Leggiamo brutti ‘segnali’ dalle nostre parti. A Palermo i mille e 800 opera della Gesip, per ora, non pigiano sull’acceleratore della rivolta. Aspettano. Vogliono capire le intenzioni romane. Non pensano – non vogliono pensare – che Roma abbia in programma di mollarli.

I forestali, bene o male, sono stati pagati. Ma già si approssima la nuova stagione. Tra quattro-cinque mesi si ricomincia. Qualcuno pensa che, nella primavera prossima, circa 30 mila persone resteranno senza risorse?

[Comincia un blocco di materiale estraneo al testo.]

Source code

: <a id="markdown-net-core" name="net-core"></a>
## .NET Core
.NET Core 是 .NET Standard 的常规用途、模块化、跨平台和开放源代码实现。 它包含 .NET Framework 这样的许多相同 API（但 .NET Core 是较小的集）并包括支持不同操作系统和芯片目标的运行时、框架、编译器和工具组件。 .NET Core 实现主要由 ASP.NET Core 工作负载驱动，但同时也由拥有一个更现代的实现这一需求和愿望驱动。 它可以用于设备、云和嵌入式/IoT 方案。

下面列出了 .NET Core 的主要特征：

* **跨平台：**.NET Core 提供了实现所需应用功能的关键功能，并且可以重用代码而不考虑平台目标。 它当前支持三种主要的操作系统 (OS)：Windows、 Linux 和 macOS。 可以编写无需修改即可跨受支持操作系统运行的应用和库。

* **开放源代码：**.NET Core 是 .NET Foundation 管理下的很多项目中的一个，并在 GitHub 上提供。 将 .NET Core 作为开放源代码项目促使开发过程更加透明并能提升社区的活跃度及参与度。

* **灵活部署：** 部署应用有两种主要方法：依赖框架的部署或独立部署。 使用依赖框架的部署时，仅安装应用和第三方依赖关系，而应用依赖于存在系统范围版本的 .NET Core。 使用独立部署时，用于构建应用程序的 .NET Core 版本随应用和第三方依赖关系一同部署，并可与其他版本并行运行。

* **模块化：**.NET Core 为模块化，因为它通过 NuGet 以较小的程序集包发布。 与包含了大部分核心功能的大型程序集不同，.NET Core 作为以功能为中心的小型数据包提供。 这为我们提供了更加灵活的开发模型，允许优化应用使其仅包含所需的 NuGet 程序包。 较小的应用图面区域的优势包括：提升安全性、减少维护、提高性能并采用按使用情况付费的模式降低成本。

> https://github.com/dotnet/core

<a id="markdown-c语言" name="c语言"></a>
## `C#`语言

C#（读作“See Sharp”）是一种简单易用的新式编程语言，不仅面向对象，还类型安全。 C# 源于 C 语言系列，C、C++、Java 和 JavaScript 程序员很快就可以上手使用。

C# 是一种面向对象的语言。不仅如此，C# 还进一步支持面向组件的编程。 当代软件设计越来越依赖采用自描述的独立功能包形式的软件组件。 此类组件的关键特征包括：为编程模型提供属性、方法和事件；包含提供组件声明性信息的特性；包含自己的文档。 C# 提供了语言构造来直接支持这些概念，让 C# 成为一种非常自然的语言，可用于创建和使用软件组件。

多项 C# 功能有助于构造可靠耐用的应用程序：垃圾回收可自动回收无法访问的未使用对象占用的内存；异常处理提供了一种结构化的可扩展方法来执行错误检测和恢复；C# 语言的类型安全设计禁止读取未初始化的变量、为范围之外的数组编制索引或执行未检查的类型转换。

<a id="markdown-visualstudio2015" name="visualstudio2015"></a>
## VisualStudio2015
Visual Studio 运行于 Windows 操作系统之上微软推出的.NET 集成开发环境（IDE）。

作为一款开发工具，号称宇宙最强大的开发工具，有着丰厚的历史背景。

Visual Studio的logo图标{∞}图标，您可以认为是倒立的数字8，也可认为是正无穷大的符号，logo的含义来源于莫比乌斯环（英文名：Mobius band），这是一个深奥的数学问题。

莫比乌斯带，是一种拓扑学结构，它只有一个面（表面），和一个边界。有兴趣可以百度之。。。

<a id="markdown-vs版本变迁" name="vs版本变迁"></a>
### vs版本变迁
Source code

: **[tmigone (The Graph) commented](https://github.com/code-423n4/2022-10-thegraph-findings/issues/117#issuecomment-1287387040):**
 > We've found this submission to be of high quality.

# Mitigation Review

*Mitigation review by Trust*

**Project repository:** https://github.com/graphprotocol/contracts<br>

Qualche mese prima – e precisamente a partire dall’1 gennaio del prossimo anno – esploderà la questione de precari degli enti locali. Fino ad oggi, bene o male, sono stati pagati. Sono circa 22 mila. Qualcuno, a Roma, pensa veramente di abbandonarli al proprio destino?

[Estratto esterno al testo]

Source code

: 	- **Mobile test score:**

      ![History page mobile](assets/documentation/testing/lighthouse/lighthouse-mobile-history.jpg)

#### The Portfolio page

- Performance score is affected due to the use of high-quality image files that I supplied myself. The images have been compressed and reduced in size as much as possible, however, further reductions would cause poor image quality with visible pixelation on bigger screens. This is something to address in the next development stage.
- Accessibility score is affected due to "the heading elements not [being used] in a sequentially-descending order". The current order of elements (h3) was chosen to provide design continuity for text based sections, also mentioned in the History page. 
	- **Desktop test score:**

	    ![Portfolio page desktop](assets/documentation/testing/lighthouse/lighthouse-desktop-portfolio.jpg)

L’elenco potrebbe continuare con il 50 per cento e più dei Comuni siciliani. In decine di Comuni dell’Isola, da settembre, non si pagano gli stipendi al personale. E la situazione peggiore di giorno in giorno. Anche perché la Regione non ha ancora erogato i fondi previsti dalle leggi. Qualcuno a Roma pensa che i Comuni siciliani potranno fare a meno dei propri dipendenti?

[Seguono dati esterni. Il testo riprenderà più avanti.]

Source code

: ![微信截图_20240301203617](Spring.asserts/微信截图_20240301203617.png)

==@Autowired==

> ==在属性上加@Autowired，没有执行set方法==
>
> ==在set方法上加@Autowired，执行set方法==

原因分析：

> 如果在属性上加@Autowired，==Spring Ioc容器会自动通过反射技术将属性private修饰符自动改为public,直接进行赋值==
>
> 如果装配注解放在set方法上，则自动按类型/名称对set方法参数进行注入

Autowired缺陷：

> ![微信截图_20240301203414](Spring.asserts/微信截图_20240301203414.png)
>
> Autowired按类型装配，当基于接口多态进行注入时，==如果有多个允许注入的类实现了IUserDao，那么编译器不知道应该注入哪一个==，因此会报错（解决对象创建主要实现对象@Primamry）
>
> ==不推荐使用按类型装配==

Poniamo queste domande perché tutti i nodi che stanno venendo al pettine – anzi, perché tutti i nodi che sono venuti al pettine – sono il frutto di scelte che una dissennata classe politica siciliana ha adottato, negli ultimi quindici anni, di concerto con i vari Governi nazionali.

Tutte le leggi che hanno creato precariato, forestali, indebitamento di Comuni e Regione sono state avallate, se non volute, da Roma. Anche le leggi sul ‘Fermo biologico’ della pesca – un modo per non affrontare i problemi del settore, rinviandoli – sono state approvata da Roma e da Bruxelles.

Pensare, oggi, che la situazione è mutata perché sono arrivati Monti, la Germania della Merkel, la Bce, l’Fmi e ‘streghe’ varie, è troppo comodo. A Roma si debbono mettere in testa che la Sicilia di oggi è una polveriera. Il frutto di una politica sbagliata che i Governi nazionali e, per certi versi, anche Bruxelles, hanno condiviso.

Se Monti pensa di continuare a ‘spremere’ i siciliani per risanare i conti lo avvertiamo che sta pendendo un abbaglio.